I think the concept you're trying to understand is using an interface as a type. In a java program, a variable can be declared to have the type of some defined interface. Classes that implement that interface can then be instantiated for variables of the interface type. However, only methods declared on the interface can be used. At compile time, the interface is used for type checking. At runtime however, the bytecode that actually does the work comes from the interface implementor. An example:
public interface foo {
public void bar();
}
public class A implements foo {
public void bar() {
// some code
}
}
public class Example {
public static void main(String[] args) {
foo aFoo = new A();
aFoo.bar();
}
}
In the class Example, a variable named aFoo is declared to be of type foo, the interface. A, which implements the foo interface, will contain the code to do the work of method bar(). In the class Example, the variable aFoo gets an instance of the class A, so whatever code is in the bar() method of A will be executed when aFoo.bar() is called even though aFoo is declared to be of type foo.

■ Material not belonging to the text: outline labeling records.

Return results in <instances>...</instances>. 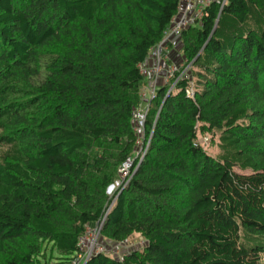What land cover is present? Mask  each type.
<instances>
[{"label":"trees","instance_id":"1","mask_svg":"<svg viewBox=\"0 0 264 264\" xmlns=\"http://www.w3.org/2000/svg\"><path fill=\"white\" fill-rule=\"evenodd\" d=\"M178 2L0 0V264L69 258L104 216V237L146 244L87 264H264V0L213 3L183 32L195 99L186 81L159 89L148 151L106 212L134 153L138 64Z\"/></svg>","mask_w":264,"mask_h":264},{"label":"built area","instance_id":"2","mask_svg":"<svg viewBox=\"0 0 264 264\" xmlns=\"http://www.w3.org/2000/svg\"><path fill=\"white\" fill-rule=\"evenodd\" d=\"M216 3L220 12L228 0H179L177 11L171 18L162 39L151 48L147 60L138 64L144 85L141 89V102L133 112V129L135 134L134 153L118 168L114 182L107 189L111 199L107 213L112 209L118 195L131 182L133 175L142 163L148 151L152 133L147 135L146 119L151 102L157 97L161 87H166V96L174 92L181 81H186L185 93L195 99V78L193 75L194 59L183 58L175 61L170 52L180 41L185 30L191 27H202L210 6ZM209 135H205L198 143L202 148L210 144ZM106 216L100 220L87 223L83 233L78 237L76 251L69 258L59 259L52 264H87L94 256L104 254L114 259L122 260L133 249H141L146 244L142 238L139 242L130 243V236L120 241L109 240L102 234Z\"/></svg>","mask_w":264,"mask_h":264},{"label":"rangeland","instance_id":"3","mask_svg":"<svg viewBox=\"0 0 264 264\" xmlns=\"http://www.w3.org/2000/svg\"><path fill=\"white\" fill-rule=\"evenodd\" d=\"M182 48H183V38H181L180 41L176 42L175 47L170 52V56L173 60L180 61L183 58H186V57H184V53H183ZM195 73H196V67L193 68V75H194V78L196 79ZM205 135H207V134H201L198 139L201 140ZM217 141H218L217 138L215 141L210 140V144L208 146H206L204 148V150H206L211 155H216L219 151L218 146H217ZM235 170L238 172H243V171L238 170V168H235ZM245 173H247V172H245ZM129 238H130L129 239L130 243H133V242L141 241L143 237H142V235L135 233V234H132Z\"/></svg>","mask_w":264,"mask_h":264}]
</instances>
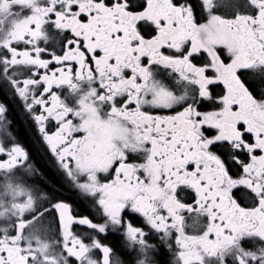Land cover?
Returning a JSON list of instances; mask_svg holds the SVG:
<instances>
[{"label": "snow or ice", "instance_id": "6c2138e0", "mask_svg": "<svg viewBox=\"0 0 264 264\" xmlns=\"http://www.w3.org/2000/svg\"><path fill=\"white\" fill-rule=\"evenodd\" d=\"M0 264H264V0H0Z\"/></svg>", "mask_w": 264, "mask_h": 264}, {"label": "flooded vegetation", "instance_id": "af4514ba", "mask_svg": "<svg viewBox=\"0 0 264 264\" xmlns=\"http://www.w3.org/2000/svg\"><path fill=\"white\" fill-rule=\"evenodd\" d=\"M18 122H19V121H18ZM108 239H109V240L114 239L113 235H112V234H109V235H108ZM117 254H119V253H117Z\"/></svg>", "mask_w": 264, "mask_h": 264}]
</instances>
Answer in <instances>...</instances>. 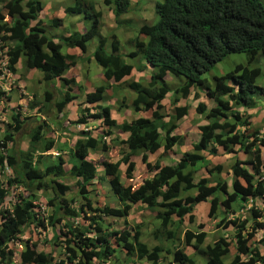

So, we've established that all the work is done in class A. The two classes and one interface above can each be defined in their own file. All three resulting .class files can be packaged into a jar and shipped to customers as version 1.0 of the program. Sometime later, a bug might be discovered in the implementation of bar() in class A. Once a fix is developed, assuming the changes are all contained inside the bar() method, just the .class file for A needs to be shipped to customers. The updated A.class can be inserted into the program's .jar file (.jar files are just .zip files after all) overwriting the previous, broken version of A.class. When the program is restarted the JVM will load the new implementation of A.bar() and the class Example will get the new behavior.
As with almost everything, more complicated programs can get, well, more complicated. But the principles are the same.